▶ What needs to be done: Restate the entries below word for word, omitting nothing.

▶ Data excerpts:
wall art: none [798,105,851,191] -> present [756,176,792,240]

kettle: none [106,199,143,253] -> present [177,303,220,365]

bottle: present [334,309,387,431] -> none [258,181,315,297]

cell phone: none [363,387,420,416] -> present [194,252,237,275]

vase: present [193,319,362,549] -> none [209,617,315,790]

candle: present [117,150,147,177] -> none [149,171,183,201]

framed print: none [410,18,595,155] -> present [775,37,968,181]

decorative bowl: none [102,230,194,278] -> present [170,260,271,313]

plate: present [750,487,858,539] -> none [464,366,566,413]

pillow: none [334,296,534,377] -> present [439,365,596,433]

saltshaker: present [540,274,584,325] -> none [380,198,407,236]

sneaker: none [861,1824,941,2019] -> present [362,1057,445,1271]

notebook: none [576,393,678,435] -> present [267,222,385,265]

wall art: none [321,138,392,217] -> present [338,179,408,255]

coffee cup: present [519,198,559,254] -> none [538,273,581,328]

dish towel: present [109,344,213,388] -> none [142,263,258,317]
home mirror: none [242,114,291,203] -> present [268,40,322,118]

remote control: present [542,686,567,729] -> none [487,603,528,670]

▶ Task answer:
wall art: none [798,105,851,191] -> present [756,176,792,240]

kettle: none [106,199,143,253] -> present [177,303,220,365]

bottle: present [334,309,387,431] -> none [258,181,315,297]

cell phone: none [363,387,420,416] -> present [194,252,237,275]

vase: present [193,319,362,549] -> none [209,617,315,790]

candle: present [117,150,147,177] -> none [149,171,183,201]

framed print: none [410,18,595,155] -> present [775,37,968,181]

decorative bowl: none [102,230,194,278] -> present [170,260,271,313]

plate: present [750,487,858,539] -> none [464,366,566,413]

pillow: none [334,296,534,377] -> present [439,365,596,433]

saltshaker: present [540,274,584,325] -> none [380,198,407,236]

sneaker: none [861,1824,941,2019] -> present [362,1057,445,1271]

notebook: none [576,393,678,435] -> present [267,222,385,265]

wall art: none [321,138,392,217] -> present [338,179,408,255]

coffee cup: present [519,198,559,254] -> none [538,273,581,328]

dish towel: present [109,344,213,388] -> none [142,263,258,317]
home mirror: none [242,114,291,203] -> present [268,40,322,118]

remote control: present [542,686,567,729] -> none [487,603,528,670]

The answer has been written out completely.